- Il bacio azzurro
- Directed by: Pino Tordiglione
- Screenplay by: Alberto Rondalli; Fortunato Campanile; Pino Tordiglione;
- Produced by: House: Invidea network s.r.l.
- Starring: Remo Girone; Lorenzo D'Agata; Sebastiano Somma; Morgana Forcella; Claudio Lippi; Nicola Pignataro;
- Cinematography: Claudio Collepiccolo
- Edited by: Daniel McLarry
- Music by: Giovanni Lodigiani
- Distributed by: Pittimovie Italy SRLs
- Release date: 20 April 2015 (Bologna);
- Country: Italy

= The Blue Kiss =

The Blue Kiss (Il bacio azzurro) is a 2015 Italian film directed by Pino Tordiglione.

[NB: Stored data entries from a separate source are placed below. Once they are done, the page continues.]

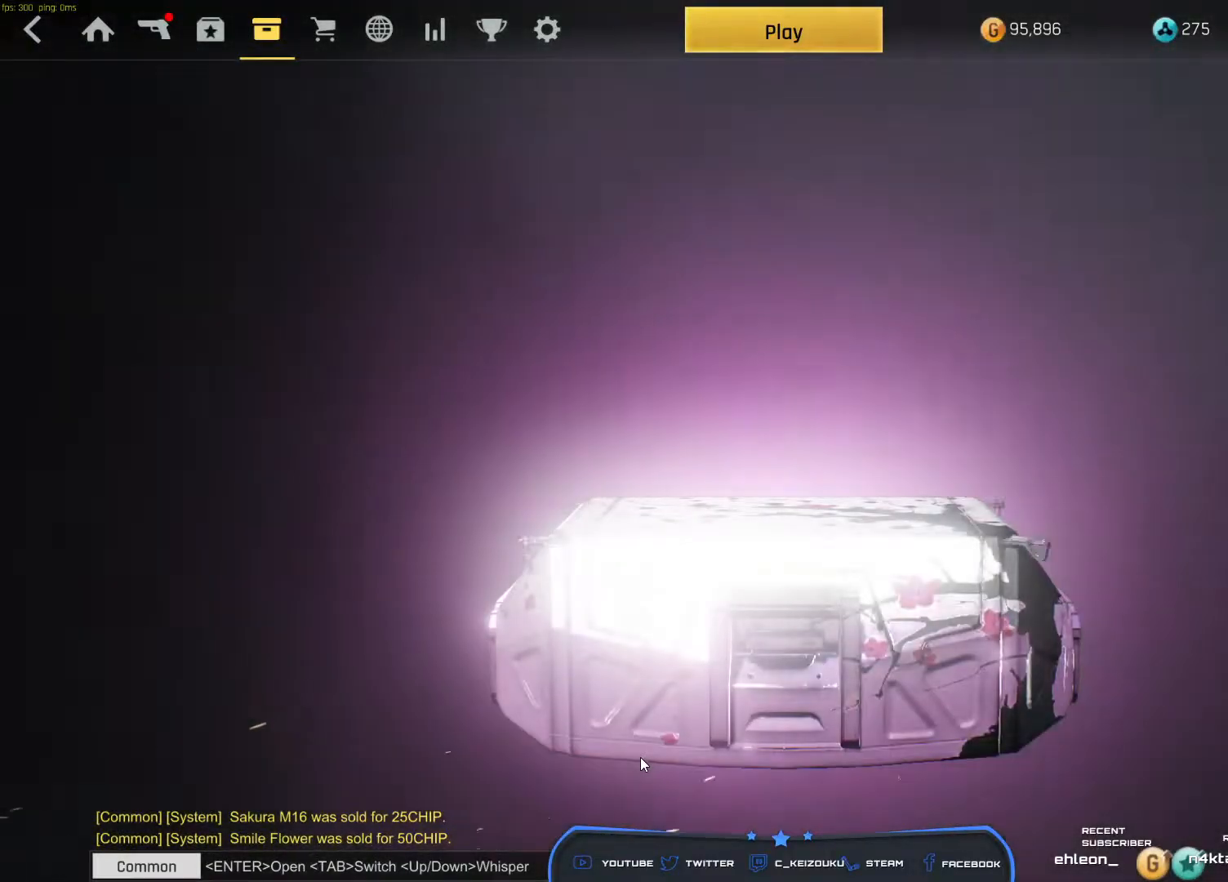
{"keys": ["space"], "mouse": [], "events": []}
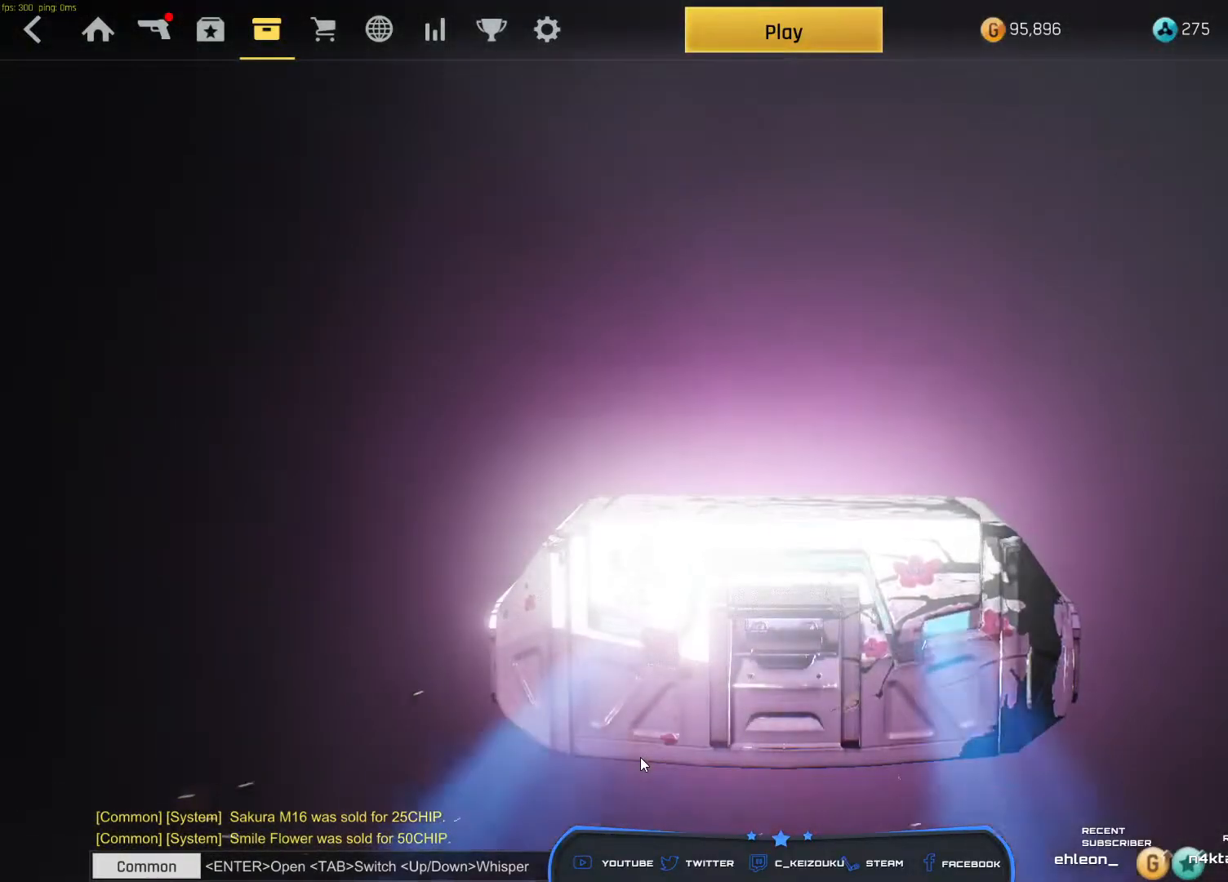
{"keys": ["space"], "mouse": [], "events": []}
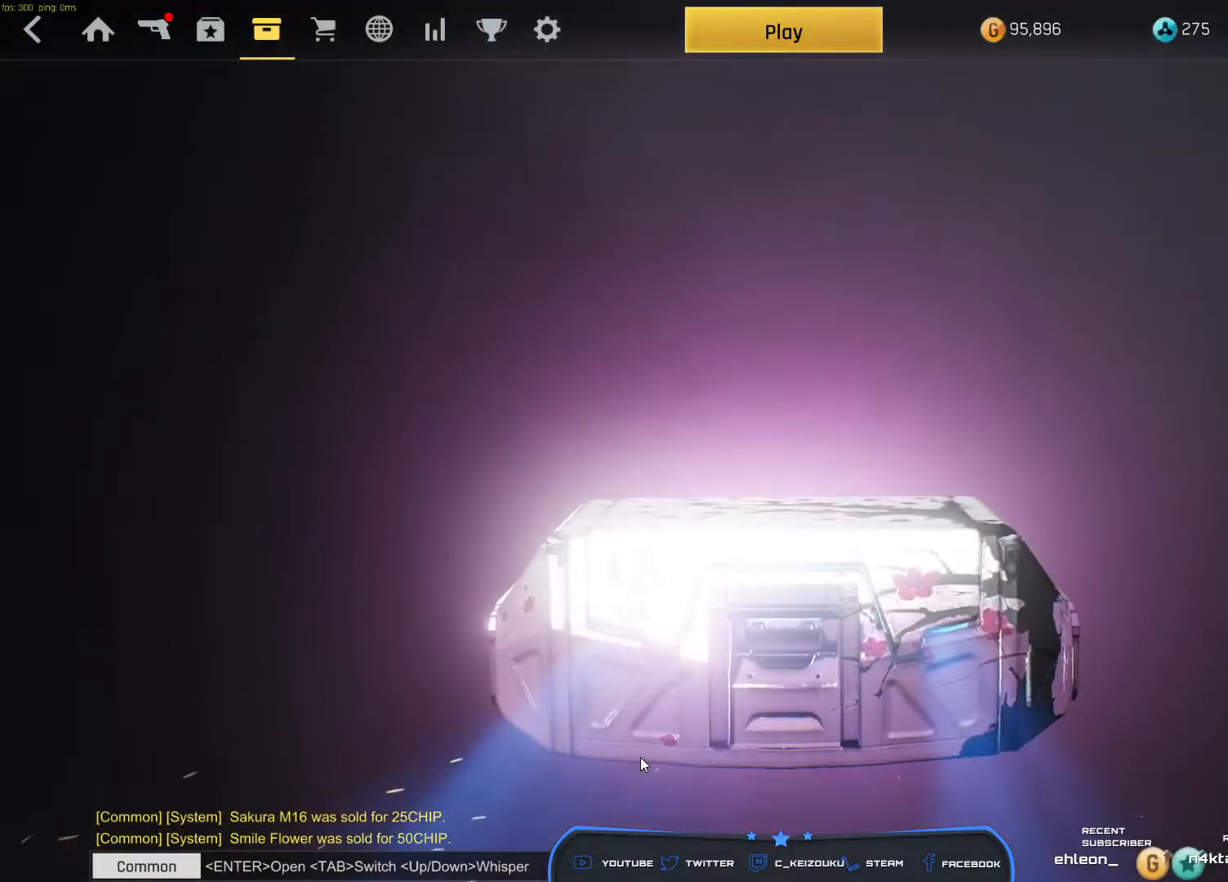
{"keys": ["space"], "mouse": [], "events": []}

Shot entirely in Irpinia and the Sannio, the title was inspired by a famous poem by Federico García Lorca, The rain:

The rain has a secret vague of enderness drowsiness, resigned and lovable. A humble music wakes up with her and shakes the soul of the sleeping landscape.
It is a blue kiss receiving Earth, the primitive myth that is renewed. The cold touch of old heaven and earth, with a peace of long evenings..."
— Federico García Lorca, The rain

The shooting took place from May to July 2013. On March 23, 2015 it premiered at the National Film Archive of Bologna. It debuted in Italian theaters on April 20, 2015.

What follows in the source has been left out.